§ EXERCISE BRIEF:
Please copy each line in the records below that contains the string "ikke".

§ Page images and extracted text:
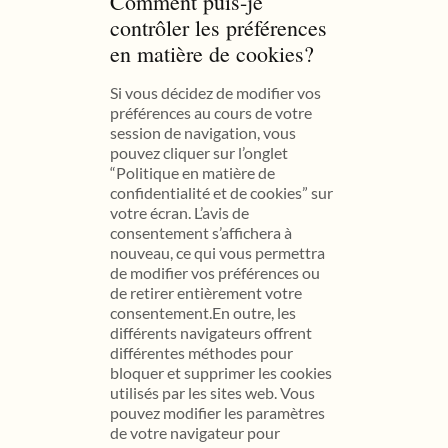
Comment puis-je
contrôler les préférences
en matière de cookies?
Si vous décidez de modifier vos
préférences au cours de votre
session de navigation, vous
pouvez cliquer sur l’onglet
“Politique en matière de
confidentialité et de cookies” sur
votre écran. L’avis de
consentement s’affichera à
nouveau, ce qui vous permettra
de modifier vos préférences ou
de retirer entièrement votre
consentement.En outre, les
différents navigateurs offrent
différentes méthodes pour
bloquer et supprimer les cookies
utilisés par les sites web. Vous
pouvez modifier les paramètres
de votre navigateur pour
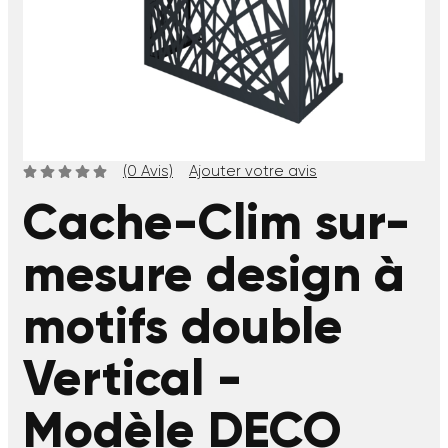
(0 Avis)
Ajouter votre avis
Cache-Clim sur-
mesure design à
motifs double
Vertical -
Modèle DECO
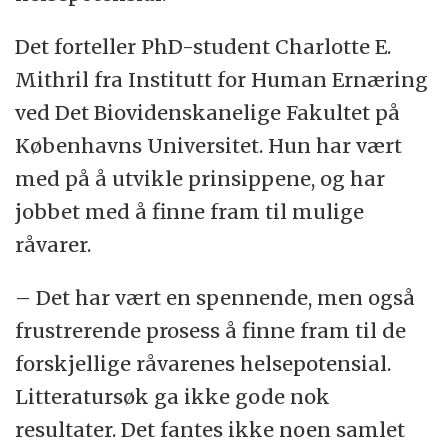
Det forteller PhD-student Charlotte E.
Mithril fra Institutt for Human Ernæring
ved Det Biovidenskanelige Fakultet på
Københavns Universitet. Hun har vært
med på å utvikle prinsippene, og har
jobbet med å finne fram til mulige
råvarer.
– Det har vært en spennende, men også
frustrerende prosess å finne fram til de
forskjellige råvarenes helsepotensial.
Litteratursøk ga ikke gode nok
resultater. Det fantes ikke noen samlet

§ SOLUTION TO THE EXERCISE:
Litteratursøk ga ikke gode nok
resultater. Det fantes ikke noen samlet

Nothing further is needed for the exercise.